OpenAI has released a set of open-source, prompt-based safety policies aimed at helping developers build AI applications that are safer for teenagers. The move marks a strategic shift from product-level safety to ecosystem-wide infrastructure, as the company faces mounting legal pressure over alleged harms to minors from its AI models.
What Happened
The new policies, formatted as prompts for the gpt-oss-safeguard model, cover six initial risk areas: graphic violent content, graphic sexual content, harmful body ideals and behaviors, dangerous activities and challenges, romantic or violent roleplay, and age-restricted goods and services. Developers can download the policies from GitHub and customize them for their specific use cases, lowering the barrier to implementing robust safety measures.
The gpt-oss-safeguard model itself is a "bring your own policies and definitions of harm" design, which takes two inputs—a policy and content to classify—and outputs a conclusion with reasoning. The model is available in 120 billion and 20 billion parameter sizes, making it accessible to developers with varying computational resources.
Background and Context
The release builds on OpenAI's broader push to strengthen youth protections, including updates to its model behavior guidelines to incorporate under-18 considerations, as well as product-level features such as parental controls and age prediction systems. The company has faced mounting legal pressure over alleged harms to minors from its AI models, with at least 14 lawsuits alleging harm to minors.
OpenAI collaborated with Common Sense Media and everyone.ai, a nonprofit focused on AI safety, in developing the policies. Early testers included SafetyKit, ROOST, Tomoro, and Discord. The policies are available on GitHub under the Apache 2.0 license through the ROOST Model Community, allowing developers to modify and redistribute them freely.
Why It Matters to the Industry
The new policies aim to provide a baseline for safety across the AI ecosystem, particularly for applications used by teenagers. By structuring policies as prompts, developers can more easily integrate them into existing workflows, adapt them to their use cases, and iterate over time.

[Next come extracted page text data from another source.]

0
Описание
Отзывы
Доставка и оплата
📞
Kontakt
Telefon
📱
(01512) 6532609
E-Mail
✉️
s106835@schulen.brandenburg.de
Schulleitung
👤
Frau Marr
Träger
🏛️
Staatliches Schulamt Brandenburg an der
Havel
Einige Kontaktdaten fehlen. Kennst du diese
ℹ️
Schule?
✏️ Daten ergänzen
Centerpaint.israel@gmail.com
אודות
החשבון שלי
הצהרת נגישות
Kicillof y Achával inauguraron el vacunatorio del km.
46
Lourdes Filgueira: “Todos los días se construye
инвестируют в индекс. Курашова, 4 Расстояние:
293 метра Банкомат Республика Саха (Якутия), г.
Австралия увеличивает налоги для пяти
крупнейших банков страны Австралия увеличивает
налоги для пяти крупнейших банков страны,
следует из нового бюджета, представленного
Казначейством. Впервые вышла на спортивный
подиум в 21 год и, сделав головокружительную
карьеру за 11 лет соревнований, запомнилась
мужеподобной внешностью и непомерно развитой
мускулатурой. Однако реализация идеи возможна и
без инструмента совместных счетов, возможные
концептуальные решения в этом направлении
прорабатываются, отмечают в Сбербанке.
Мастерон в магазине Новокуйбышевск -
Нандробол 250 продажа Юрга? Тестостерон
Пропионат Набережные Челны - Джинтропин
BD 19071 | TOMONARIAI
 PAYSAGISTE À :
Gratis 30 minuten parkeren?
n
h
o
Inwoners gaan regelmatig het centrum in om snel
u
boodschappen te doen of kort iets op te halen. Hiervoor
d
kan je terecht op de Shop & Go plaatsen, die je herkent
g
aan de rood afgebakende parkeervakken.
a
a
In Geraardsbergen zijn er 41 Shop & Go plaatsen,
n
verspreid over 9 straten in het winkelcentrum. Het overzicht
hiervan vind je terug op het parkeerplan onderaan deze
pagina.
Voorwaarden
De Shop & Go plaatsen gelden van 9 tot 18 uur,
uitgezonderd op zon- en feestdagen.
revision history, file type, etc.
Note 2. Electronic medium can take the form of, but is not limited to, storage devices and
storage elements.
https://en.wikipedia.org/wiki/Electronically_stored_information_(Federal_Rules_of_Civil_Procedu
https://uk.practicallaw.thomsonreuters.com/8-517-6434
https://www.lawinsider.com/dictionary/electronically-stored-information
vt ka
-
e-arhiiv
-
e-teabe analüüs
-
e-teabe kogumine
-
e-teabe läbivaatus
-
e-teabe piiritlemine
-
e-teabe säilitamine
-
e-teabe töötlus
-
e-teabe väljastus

Robbie Torney, senior director of AI partnerships at Common Sense Media, stated: "These prompt-based policies help set a meaningful safety floor across the ecosystem, and because they're released as open source, they can be adapted and improved over time." The initiative is part of a broader teen safety push that includes a Safety Bug Bounty Program and a Trusted Contact feature.
What Comes Next
The release of the new policies marks a significant shift in OpenAI's approach to AI safety. By providing open-source, prompt-based safety policies, the company is aiming to set an industry floor for safety across the AI ecosystem. The move is likely to have far-reaching implications for developers and platform operators working on AI applications that interact with teenagers.
Key Facts
- The new policies cover six initial risk areas: graphic violent content, graphic sexual content, harmful body ideals and behaviors, dangerous activities and challenges, romantic or violent roleplay, and age-restricted goods and services.
- The gpt-oss-safeguard model is a "bring your own policies and definitions of harm" design, which takes two inputs—a policy and content to classify—and outputs a conclusion with reasoning.
- The model is available in 120 billion and 20 billion parameter sizes, making it accessible to developers with varying computational resources.
- OpenAI collaborated with Common Sense Media and everyone.ai in developing the policies.
- The policies are available on GitHub under the Apache 2.0 license through the ROOST Model Community.